* The task
Return the text from every item below line for line, unchanged, and leave the pictures out.

Data items:
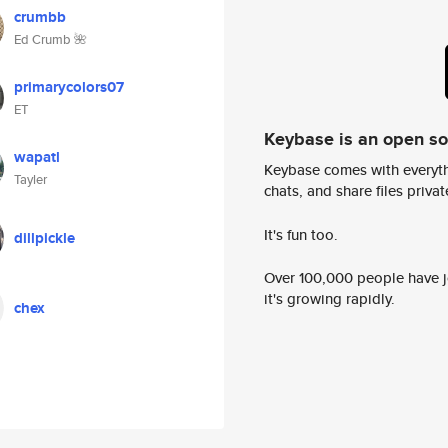
crumbb
Ed Crumb 🌺
primarycolors07
ET
Keybase is an open s
wapatl
Keybase comes with everyth
Tayler
chats, and share files privatel
It's fun too.
dillpickle
Over 100,000 people have jo
it's growing rapidly.
chex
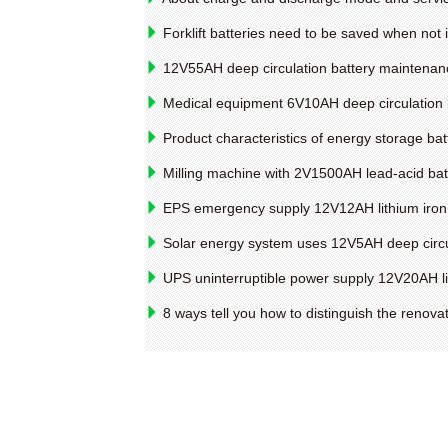
Forklift batteries need to be saved when not 
12V55AH deep circulation battery maintenan
Medical equipment 6V10AH deep circulation 
Product characteristics of energy storage bat
Milling machine with 2V1500AH lead-acid bat
EPS emergency supply 12V12AH lithium iron 
Solar energy system uses 12V5AH deep circu
UPS uninterruptible power supply 12V20AH li
8 ways tell you how to distinguish the renova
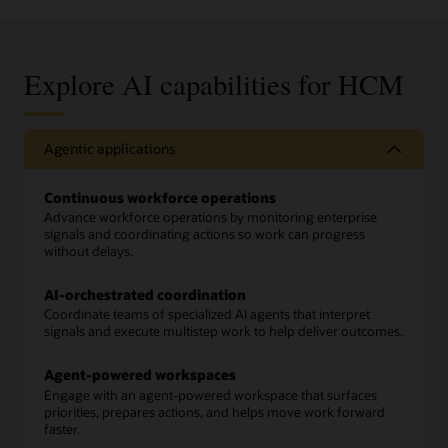
Explore AI capabilities for HCM
Agentic applications
Continuous workforce operations
Advance workforce operations by monitoring enterprise
signals and coordinating actions so work can progress
without delays.
AI-orchestrated coordination
Coordinate teams of specialized AI agents that interpret
signals and execute multistep work to help deliver outcomes.
Agent-powered workspaces
Engage with an agent-powered workspace that surfaces
priorities, prepares actions, and helps move work forward
faster.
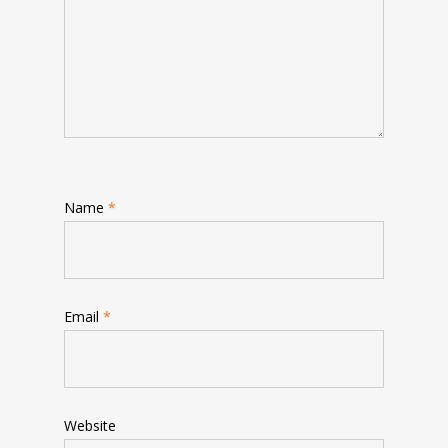
Name
*
Email
*
Website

* Solution
crumbb
Ed Crumb 🌺
primarycolors07
ET
Keybase is an open s
wapatl
Keybase comes with everyth
Tayler
chats, and share files privatel
It's fun too.
dillpickle
Over 100,000 people have jo
it's growing rapidly.
chex
Forklift batteries need to be saved when not 
12V55AH deep circulation battery maintenan
Medical equipment 6V10AH deep circulation 
Product characteristics of energy storage bat
Milling machine with 2V1500AH lead-acid bat
EPS emergency supply 12V12AH lithium iron 
Solar energy system uses 12V5AH deep circu
UPS uninterruptible power supply 12V20AH li
8 ways tell you how to distinguish the renova
Explore AI capabilities for HCM
Agentic applications
Continuous workforce operations
Advance workforce operations by monitoring enterprise
signals and coordinating actions so work can progress
without delays.
AI-orchestrated coordination
Coordinate teams of specialized AI agents that interpret
signals and execute multistep work to help deliver outcomes.
Agent-powered workspaces
Engage with an agent-powered workspace that surfaces
priorities, prepares actions, and helps move work forward
faster.
Name
*
Email
*
Website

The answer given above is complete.